Please extract the full catalog record from each of the rows below, copying every field line word for word.

──────

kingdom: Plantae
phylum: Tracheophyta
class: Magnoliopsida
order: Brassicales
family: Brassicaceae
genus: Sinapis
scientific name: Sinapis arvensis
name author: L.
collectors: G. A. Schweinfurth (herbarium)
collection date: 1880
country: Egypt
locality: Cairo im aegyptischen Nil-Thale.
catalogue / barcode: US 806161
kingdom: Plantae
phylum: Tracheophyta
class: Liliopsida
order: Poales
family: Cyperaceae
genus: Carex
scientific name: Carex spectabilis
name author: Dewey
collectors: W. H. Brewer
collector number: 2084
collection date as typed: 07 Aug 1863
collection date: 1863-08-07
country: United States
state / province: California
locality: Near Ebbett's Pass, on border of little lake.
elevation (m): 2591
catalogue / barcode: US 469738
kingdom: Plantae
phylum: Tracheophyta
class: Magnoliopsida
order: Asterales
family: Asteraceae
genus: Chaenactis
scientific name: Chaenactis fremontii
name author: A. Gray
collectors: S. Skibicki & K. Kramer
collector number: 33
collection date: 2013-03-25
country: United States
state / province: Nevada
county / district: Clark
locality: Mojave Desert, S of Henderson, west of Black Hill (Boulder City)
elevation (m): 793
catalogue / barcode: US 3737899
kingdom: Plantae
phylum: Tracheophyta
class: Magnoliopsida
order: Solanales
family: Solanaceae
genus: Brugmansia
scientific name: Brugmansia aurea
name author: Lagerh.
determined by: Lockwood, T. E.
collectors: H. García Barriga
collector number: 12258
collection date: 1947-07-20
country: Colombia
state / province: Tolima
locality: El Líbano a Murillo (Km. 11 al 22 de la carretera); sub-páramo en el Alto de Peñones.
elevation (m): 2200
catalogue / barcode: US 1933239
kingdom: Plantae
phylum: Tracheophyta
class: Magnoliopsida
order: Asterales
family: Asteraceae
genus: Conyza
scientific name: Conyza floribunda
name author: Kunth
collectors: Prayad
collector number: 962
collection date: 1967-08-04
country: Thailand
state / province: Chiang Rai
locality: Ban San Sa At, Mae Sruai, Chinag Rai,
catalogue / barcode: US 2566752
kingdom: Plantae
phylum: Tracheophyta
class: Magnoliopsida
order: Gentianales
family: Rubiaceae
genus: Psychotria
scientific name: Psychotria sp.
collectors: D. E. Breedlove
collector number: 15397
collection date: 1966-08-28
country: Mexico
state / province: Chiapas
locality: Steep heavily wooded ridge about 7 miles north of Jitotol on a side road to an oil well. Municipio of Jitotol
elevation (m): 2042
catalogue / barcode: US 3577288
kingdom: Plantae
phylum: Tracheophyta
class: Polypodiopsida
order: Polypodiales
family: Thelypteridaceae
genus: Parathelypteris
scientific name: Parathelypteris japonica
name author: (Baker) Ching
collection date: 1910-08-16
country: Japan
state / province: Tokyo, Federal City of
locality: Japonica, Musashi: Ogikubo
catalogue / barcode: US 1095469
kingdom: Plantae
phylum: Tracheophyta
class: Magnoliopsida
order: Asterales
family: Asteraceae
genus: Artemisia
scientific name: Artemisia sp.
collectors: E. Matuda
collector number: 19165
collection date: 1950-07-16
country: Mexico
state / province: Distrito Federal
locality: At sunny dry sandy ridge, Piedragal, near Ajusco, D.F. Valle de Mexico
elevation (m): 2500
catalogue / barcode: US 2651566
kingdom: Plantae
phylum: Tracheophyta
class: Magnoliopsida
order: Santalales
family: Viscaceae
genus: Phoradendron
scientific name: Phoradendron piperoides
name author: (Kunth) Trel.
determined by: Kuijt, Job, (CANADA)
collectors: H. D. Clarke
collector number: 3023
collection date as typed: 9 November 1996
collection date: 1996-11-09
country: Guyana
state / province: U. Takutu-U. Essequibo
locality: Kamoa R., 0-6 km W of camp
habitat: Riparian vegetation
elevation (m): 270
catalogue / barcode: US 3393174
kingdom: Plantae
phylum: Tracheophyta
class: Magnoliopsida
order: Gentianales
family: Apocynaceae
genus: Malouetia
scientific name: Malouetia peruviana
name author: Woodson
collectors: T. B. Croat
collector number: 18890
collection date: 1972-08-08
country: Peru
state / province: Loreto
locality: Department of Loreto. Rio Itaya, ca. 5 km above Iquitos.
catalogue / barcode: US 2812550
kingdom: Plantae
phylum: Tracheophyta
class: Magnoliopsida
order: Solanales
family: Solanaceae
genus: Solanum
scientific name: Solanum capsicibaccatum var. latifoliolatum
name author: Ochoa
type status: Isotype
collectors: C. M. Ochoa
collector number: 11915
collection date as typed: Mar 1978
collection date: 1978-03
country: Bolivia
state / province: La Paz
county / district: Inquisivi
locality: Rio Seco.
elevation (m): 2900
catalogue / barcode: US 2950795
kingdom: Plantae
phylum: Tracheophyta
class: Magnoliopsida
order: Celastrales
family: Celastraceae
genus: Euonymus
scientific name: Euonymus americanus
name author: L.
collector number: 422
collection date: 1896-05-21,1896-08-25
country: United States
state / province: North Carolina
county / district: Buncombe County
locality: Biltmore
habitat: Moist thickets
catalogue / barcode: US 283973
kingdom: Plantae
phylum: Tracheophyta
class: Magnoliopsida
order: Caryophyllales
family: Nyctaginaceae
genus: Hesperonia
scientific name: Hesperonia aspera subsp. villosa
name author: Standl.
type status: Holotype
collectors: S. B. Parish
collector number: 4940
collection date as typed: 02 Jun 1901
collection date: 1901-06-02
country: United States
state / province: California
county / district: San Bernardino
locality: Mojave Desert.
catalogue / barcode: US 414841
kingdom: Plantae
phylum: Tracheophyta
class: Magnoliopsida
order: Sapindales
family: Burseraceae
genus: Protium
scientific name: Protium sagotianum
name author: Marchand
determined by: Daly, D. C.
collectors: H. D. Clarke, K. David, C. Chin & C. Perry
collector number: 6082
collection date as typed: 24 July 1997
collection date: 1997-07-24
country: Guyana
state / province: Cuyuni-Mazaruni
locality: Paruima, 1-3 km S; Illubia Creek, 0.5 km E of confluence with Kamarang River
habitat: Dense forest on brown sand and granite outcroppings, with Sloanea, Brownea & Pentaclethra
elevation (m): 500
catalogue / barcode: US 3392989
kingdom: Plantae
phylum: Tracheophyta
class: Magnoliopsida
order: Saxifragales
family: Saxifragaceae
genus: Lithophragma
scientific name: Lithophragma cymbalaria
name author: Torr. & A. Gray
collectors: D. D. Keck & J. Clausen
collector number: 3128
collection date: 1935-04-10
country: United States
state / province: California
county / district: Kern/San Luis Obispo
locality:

──────

Solution to the exercise:
kingdom: Plantae
phylum: Tracheophyta
class: Magnoliopsida
order: Brassicales
family: Brassicaceae
genus: Sinapis
scientific name: Sinapis arvensis
name author: L.
collectors: G. A. Schweinfurth (herbarium)
collection date: 1880
country: Egypt
locality: Cairo im aegyptischen Nil-Thale.
catalogue / barcode: US 806161
kingdom: Plantae
phylum: Tracheophyta
class: Liliopsida
order: Poales
family: Cyperaceae
genus: Carex
scientific name: Carex spectabilis
name author: Dewey
collectors: W. H. Brewer
collector number: 2084
collection date as typed: 07 Aug 1863
collection date: 1863-08-07
country: United States
state / province: California
locality: Near Ebbett's Pass, on border of little lake.
elevation (m): 2591
catalogue / barcode: US 469738
kingdom: Plantae
phylum: Tracheophyta
class: Magnoliopsida
order: Asterales
family: Asteraceae
genus: Chaenactis
scientific name: Chaenactis fremontii
name author: A. Gray
collectors: S. Skibicki & K. Kramer
collector number: 33
collection date: 2013-03-25
country: United States
state / province: Nevada
county / district: Clark
locality: Mojave Desert, S of Henderson, west of Black Hill (Boulder City)
elevation (m): 793
catalogue / barcode: US 3737899
kingdom: Plantae
phylum: Tracheophyta
class: Magnoliopsida
order: Solanales
family: Solanaceae
genus: Brugmansia
scientific name: Brugmansia aurea
name author: Lagerh.
determined by: Lockwood, T. E.
collectors: H. García Barriga
collector number: 12258
collection date: 1947-07-20
country: Colombia
state / province: Tolima
locality: El Líbano a Murillo (Km. 11 al 22 de la carretera); sub-páramo en el Alto de Peñones.
elevation (m): 2200
catalogue / barcode: US 1933239
kingdom: Plantae
phylum: Tracheophyta
class: Magnoliopsida
order: Asterales
family: Asteraceae
genus: Conyza
scientific name: Conyza floribunda
name author: Kunth
collectors: Prayad
collector number: 962
collection date: 1967-08-04
country: Thailand
state / province: Chiang Rai
locality: Ban San Sa At, Mae Sruai, Chinag Rai,
catalogue / barcode: US 2566752
kingdom: Plantae
phylum: Tracheophyta
class: Magnoliopsida
order: Gentianales
family: Rubiaceae
genus: Psychotria
scientific name: Psychotria sp.
collectors: D. E. Breedlove
collector number: 15397
collection date: 1966-08-28
country: Mexico
state / province: Chiapas
locality: Steep heavily wooded ridge about 7 miles north of Jitotol on a side road to an oil well. Municipio of Jitotol
elevation (m): 2042
catalogue / barcode: US 3577288
kingdom: Plantae
phylum: Tracheophyta
class: Polypodiopsida
order: Polypodiales
family: Thelypteridaceae
genus: Parathelypteris
scientific name: Parathelypteris japonica
name author: (Baker) Ching
collection date: 1910-08-16
country: Japan
state / province: Tokyo, Federal City of
locality: Japonica, Musashi: Ogikubo
catalogue / barcode: US 1095469
kingdom: Plantae
phylum: Tracheophyta
class: Magnoliopsida
order: Asterales
family: Asteraceae
genus: Artemisia
scientific name: Artemisia sp.
collectors: E. Matuda
collector number: 19165
collection date: 1950-07-16
country: Mexico
state / province: Distrito Federal
locality: At sunny dry sandy ridge, Piedragal, near Ajusco, D.F. Valle de Mexico
elevation (m): 2500
catalogue / barcode: US 2651566
kingdom: Plantae
phylum: Tracheophyta
class: Magnoliopsida
order: Santalales
family: Viscaceae
genus: Phoradendron
scientific name: Phoradendron piperoides
name author: (Kunth) Trel.
determined by: Kuijt, Job, (CANADA)
collectors: H. D. Clarke
collector number: 3023
collection date as typed: 9 November 1996
collection date: 1996-11-09
country: Guyana
state / province: U. Takutu-U. Essequibo
locality: Kamoa R., 0-6 km W of camp
habitat: Riparian vegetation
elevation (m): 270
catalogue / barcode: US 3393174
kingdom: Plantae
phylum: Tracheophyta
class: Magnoliopsida
order: Gentianales
family: Apocynaceae
genus: Malouetia
scientific name: Malouetia peruviana
name author: Woodson
collectors: T. B. Croat
collector number: 18890
collection date: 1972-08-08
country: Peru
state / province: Loreto
locality: Department of Loreto. Rio Itaya, ca. 5 km above Iquitos.
catalogue / barcode: US 2812550
kingdom: Plantae
phylum: Tracheophyta
class: Magnoliopsida
order: Solanales
family: Solanaceae
genus: Solanum
scientific name: Solanum capsicibaccatum var. latifoliolatum
name author: Ochoa
type status: Isotype
collectors: C. M. Ochoa
collector number: 11915
collection date as typed: Mar 1978
collection date: 1978-03
country: Bolivia
state / province: La Paz
county / district: Inquisivi
locality: Rio Seco.
elevation (m): 2900
catalogue / barcode: US 2950795
kingdom: Plantae
phylum: Tracheophyta
class: Magnoliopsida
order: Celastrales
family: Celastraceae
genus: Euonymus
scientific name: Euonymus americanus
name author: L.
collector number: 422
collection date: 1896-05-21,1896-08-25
country: United States
state / province: North Carolina
county / district: Buncombe County
locality: Biltmore
habitat: Moist thickets
catalogue / barcode: US 283973
kingdom: Plantae
phylum: Tracheophyta
class: Magnoliopsida
order: Caryophyllales
family: Nyctaginaceae
genus: Hesperonia
scientific name: Hesperonia aspera subsp. villosa
name author: Standl.
type status: Holotype
collectors: S. B. Parish
collector number: 4940
collection date as typed: 02 Jun 1901
collection date: 1901-06-02
country: United States
state / province: California
county / district: San Bernardino
locality: Mojave Desert.
catalogue / barcode: US 414841
kingdom: Plantae
phylum: Tracheophyta
class: Magnoliopsida
order: Sapindales
family: Burseraceae
genus: Protium
scientific name: Protium sagotianum
name author: Marchand
determined by: Daly, D. C.
collectors: H. D. Clarke, K. David, C. Chin & C. Perry
collector number: 6082
collection date as typed: 24 July 1997
collection date: 1997-07-24
country: Guyana
state / province: Cuyuni-Mazaruni
locality: Paruima, 1-3 km S; Illubia Creek, 0.5 km E of confluence with Kamarang River
habitat: Dense forest on brown sand and granite outcroppings, with Sloanea, Brownea & Pentaclethra
elevation (m): 500
catalogue / barcode: US 3392989
kingdom: Plantae
phylum: Tracheophyta
class: Magnoliopsida
order: Saxifragales
family: Saxifragaceae
genus: Lithophragma
scientific name: Lithophragma cymbalaria
name author: Torr. & A. Gray
collectors: D. D. Keck & J. Clausen
collector number: 3128
collection date: 1935-04-10
country: United States
state / province: California
county / district: Kern/San Luis Obispo
locality:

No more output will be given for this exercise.